Für Unternehmen des dezentralen Finanzwesens, Verwahrstellen und Börsen könnte eine breitere Aufsicht stärkere KYC-Prüfungen und Transaktionskontrollen bedeuten, wobei der Vorteil „klarere Regeln, stärkeres Vertrauen, größere institutionelle Zuflüsse“ sei, ergänzte er.

FAQ

Was sagten das Bank Policy Institute und The Clearing House zu Stablecoin-AML-Regeln?

Das Bank Policy Institute und The Clearing House reichten am Mittwoch gemeinsame Stellungnahmen ein und argumentierten, dass Vorschriften zur Bekämpfung von Geldwäsche bei Stablecoins Aktivitäten abdecken sollten, nachdem die Token die Emittenten verlassen. Die Branchenverbände sagten, die derzeitigen Anforderungen würden keine ausreichenden Pflichten für Unternehmen des dezentralen Finanzwesens, bestimmte Verwahrstellen für digitale Vermögenswerte und Börsen auferlegen, wobei die meisten illegalen Aktivitäten nach der Emission stattfänden.

Warum warnten Krypto-Unternehmen diese Woche zuvor vor umfassenden AML-Regeln?
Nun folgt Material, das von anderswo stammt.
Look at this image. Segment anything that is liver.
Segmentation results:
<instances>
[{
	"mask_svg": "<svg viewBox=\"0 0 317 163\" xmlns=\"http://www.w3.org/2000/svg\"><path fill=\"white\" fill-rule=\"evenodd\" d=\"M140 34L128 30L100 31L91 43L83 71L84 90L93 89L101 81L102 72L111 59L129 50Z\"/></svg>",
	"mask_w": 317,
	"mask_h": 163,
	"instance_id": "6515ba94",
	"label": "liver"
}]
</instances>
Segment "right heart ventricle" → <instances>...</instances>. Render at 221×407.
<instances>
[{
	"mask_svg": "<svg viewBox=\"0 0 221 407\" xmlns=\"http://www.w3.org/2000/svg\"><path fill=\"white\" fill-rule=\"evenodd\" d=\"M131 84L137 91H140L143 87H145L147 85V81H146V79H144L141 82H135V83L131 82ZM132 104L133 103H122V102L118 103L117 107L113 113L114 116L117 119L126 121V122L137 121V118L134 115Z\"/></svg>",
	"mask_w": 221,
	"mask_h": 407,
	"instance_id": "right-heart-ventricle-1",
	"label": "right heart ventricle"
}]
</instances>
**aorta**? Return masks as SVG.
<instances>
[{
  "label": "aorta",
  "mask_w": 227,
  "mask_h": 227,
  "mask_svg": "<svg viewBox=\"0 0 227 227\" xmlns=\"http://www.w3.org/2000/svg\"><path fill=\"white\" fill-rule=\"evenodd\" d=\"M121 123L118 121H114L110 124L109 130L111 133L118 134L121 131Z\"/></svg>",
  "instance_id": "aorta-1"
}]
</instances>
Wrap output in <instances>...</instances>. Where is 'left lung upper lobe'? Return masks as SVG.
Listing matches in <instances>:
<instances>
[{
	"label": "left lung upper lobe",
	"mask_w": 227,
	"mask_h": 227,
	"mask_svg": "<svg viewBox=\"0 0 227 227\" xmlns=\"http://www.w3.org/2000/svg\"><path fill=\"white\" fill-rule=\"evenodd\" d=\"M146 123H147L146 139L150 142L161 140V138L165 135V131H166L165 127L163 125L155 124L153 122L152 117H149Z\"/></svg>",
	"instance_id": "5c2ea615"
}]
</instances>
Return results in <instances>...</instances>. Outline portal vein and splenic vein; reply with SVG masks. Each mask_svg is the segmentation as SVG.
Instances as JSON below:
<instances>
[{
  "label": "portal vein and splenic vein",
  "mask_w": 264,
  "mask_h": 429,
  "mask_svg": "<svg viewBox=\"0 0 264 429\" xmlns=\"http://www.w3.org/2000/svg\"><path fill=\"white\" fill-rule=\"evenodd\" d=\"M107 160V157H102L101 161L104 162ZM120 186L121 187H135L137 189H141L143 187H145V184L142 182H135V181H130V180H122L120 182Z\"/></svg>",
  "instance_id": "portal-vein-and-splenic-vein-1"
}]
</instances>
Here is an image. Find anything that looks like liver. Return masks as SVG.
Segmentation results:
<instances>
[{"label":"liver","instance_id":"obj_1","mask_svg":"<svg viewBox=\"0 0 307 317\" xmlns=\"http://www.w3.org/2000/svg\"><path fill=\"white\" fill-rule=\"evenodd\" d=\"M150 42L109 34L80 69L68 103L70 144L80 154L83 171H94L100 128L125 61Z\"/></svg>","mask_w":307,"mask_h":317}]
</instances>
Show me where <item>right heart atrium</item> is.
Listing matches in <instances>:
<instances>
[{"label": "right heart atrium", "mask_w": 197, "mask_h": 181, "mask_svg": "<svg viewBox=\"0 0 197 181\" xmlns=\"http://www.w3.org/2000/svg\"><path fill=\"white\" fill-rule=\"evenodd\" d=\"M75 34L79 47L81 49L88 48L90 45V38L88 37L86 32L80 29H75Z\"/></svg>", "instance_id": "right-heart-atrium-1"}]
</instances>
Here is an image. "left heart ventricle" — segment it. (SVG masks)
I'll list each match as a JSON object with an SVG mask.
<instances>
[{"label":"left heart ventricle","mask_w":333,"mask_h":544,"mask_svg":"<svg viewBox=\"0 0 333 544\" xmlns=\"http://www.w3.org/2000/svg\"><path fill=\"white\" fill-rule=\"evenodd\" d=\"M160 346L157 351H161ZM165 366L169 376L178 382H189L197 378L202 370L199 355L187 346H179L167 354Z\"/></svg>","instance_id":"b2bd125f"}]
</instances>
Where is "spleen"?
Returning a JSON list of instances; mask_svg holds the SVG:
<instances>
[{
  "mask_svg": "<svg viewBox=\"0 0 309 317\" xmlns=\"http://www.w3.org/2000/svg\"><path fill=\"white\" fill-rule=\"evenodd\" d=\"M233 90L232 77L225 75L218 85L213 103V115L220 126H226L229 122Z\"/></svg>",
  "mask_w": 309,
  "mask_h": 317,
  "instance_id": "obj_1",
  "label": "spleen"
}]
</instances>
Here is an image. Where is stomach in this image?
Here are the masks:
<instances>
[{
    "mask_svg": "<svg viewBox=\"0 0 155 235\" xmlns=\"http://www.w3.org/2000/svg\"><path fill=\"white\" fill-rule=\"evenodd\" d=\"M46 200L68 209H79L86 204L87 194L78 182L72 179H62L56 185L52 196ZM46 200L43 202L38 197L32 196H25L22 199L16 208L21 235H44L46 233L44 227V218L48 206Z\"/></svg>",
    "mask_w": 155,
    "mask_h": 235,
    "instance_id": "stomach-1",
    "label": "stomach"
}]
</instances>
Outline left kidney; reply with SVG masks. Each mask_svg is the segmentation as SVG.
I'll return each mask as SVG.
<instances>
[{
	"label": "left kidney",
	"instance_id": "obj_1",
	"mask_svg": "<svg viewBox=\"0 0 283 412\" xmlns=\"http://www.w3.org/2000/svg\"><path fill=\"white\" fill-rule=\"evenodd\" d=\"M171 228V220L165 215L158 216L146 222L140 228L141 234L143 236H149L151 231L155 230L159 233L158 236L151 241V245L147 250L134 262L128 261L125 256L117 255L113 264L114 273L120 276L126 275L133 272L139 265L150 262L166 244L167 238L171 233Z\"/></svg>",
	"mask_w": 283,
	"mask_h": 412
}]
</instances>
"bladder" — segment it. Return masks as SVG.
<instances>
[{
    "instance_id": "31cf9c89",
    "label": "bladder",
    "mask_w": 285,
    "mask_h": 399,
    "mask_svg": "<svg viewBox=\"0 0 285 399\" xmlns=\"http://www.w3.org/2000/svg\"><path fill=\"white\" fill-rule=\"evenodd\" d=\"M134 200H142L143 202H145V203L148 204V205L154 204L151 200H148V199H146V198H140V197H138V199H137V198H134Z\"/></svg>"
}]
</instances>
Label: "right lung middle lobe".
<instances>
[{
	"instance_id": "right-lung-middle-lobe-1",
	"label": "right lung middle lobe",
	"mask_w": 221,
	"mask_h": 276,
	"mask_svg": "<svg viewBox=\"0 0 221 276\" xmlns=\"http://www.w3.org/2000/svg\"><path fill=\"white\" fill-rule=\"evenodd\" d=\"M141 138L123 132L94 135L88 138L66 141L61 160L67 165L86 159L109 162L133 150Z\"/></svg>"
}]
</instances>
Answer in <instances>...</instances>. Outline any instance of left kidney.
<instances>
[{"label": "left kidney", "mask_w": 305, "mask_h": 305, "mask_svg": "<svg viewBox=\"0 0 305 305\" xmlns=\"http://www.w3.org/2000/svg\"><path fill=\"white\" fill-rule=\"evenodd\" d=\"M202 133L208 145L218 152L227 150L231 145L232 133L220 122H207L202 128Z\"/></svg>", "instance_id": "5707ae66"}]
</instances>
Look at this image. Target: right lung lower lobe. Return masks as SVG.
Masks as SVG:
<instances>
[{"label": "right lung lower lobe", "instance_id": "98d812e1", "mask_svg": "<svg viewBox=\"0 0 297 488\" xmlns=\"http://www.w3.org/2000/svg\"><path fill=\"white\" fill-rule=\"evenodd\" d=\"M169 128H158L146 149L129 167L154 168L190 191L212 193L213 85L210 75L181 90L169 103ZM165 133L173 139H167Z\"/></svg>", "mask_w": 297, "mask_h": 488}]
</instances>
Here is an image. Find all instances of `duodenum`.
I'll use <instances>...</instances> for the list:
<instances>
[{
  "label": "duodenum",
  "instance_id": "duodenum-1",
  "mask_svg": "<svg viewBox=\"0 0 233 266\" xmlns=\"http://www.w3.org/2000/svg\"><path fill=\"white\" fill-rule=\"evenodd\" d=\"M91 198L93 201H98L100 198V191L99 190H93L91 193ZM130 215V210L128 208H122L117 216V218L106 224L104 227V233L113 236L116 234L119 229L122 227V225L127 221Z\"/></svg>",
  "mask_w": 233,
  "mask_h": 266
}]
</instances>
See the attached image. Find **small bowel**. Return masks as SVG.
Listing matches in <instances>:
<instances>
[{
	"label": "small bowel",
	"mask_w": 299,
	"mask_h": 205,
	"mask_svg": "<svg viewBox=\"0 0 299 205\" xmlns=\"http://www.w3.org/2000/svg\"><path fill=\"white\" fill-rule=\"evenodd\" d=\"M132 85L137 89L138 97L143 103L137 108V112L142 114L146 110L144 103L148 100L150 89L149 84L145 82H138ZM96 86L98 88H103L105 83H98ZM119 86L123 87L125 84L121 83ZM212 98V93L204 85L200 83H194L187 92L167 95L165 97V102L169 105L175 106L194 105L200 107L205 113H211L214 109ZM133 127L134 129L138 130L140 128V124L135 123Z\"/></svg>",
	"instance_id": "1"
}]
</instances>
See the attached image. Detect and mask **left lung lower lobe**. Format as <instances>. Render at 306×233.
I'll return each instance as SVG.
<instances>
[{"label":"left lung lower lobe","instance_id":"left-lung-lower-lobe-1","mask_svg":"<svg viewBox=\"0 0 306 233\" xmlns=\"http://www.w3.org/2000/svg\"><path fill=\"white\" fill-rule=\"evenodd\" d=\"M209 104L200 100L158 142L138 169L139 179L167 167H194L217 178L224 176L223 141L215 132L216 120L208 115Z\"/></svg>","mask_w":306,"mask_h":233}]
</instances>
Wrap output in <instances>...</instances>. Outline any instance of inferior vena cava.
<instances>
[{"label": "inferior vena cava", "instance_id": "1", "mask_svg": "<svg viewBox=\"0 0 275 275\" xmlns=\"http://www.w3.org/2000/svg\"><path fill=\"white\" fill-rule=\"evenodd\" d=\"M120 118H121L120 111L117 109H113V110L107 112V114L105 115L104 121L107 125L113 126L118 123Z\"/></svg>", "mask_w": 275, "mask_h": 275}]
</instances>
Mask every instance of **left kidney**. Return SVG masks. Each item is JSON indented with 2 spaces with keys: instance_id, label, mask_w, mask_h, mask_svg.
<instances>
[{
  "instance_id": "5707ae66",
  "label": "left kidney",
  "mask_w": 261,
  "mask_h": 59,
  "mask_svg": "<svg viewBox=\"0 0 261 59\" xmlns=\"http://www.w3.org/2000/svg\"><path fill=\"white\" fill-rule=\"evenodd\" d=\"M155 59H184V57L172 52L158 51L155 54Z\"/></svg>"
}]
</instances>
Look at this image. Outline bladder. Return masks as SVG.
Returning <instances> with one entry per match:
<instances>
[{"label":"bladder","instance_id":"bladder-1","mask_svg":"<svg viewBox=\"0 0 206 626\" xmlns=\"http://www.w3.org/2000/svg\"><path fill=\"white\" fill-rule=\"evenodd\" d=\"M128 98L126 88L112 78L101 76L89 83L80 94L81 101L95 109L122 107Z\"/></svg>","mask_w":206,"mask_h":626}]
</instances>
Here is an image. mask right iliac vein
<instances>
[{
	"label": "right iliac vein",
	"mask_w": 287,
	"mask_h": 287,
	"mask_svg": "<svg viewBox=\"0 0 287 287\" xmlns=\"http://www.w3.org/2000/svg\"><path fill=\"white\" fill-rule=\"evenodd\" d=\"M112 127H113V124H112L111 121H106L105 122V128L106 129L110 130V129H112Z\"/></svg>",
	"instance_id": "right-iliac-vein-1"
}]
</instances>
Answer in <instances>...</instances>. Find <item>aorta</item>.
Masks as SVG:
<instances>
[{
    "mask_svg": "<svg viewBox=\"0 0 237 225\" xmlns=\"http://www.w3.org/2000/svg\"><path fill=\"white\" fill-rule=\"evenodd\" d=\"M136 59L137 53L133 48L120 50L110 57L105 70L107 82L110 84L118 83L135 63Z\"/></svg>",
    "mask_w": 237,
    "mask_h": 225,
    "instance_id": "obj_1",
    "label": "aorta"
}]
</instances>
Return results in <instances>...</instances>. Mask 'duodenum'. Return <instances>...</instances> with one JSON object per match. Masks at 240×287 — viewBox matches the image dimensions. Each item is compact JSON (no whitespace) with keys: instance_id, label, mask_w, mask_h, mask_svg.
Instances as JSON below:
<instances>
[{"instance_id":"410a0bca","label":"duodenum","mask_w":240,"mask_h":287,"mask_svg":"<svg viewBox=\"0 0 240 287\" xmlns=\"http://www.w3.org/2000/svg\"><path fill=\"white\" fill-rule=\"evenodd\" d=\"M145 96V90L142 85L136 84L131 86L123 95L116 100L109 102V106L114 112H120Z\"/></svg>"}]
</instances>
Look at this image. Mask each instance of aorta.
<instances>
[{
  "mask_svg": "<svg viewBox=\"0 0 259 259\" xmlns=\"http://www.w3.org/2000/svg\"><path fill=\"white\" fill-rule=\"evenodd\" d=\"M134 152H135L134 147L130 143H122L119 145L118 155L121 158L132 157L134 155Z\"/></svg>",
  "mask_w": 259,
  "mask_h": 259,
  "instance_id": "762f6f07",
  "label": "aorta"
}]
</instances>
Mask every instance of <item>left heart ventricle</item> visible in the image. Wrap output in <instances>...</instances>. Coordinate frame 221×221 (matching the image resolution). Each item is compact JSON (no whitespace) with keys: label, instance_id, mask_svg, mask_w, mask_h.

Zuvor diese Woche warnten die Krypto-Investmentfirma Paradigm und das Hyperliquid Policy Center, dass umfassende Regeln zur Bekämpfung von Geldwäsche regulierte Dollar-Token aus dem dezentralen Finanzwesen verdrängen könnten. Die Unternehmen argumentierten, dass Stablecoin-Emittenten nicht für Aktivitäten verantwortlich gemacht werden sollten, die sie nicht überwachen oder kontrollieren können, nachdem Token in Sekundärmärkte gewechselt sind.

Welche Compliance-Tools existieren laut dYdX Foundation in großen Stablecoins?

Charles d'Haussy, CEO der dYdX Foundation, sagte, jede Übertragung von USDC oder USDT laufe über den Master-Smart-Contract des Emittenten, in dem Freeze- und Blacklist-Kontrollen „in Echtzeit ausgeführt“ würden. Er ergänzte, dass die meisten führenden DeFi-Plattformen außerdem Trades on-chain prüfen, wodurch die regulatorische Lücke „kleiner“ werde, als es in beiden Schreiben eingeräumt wird.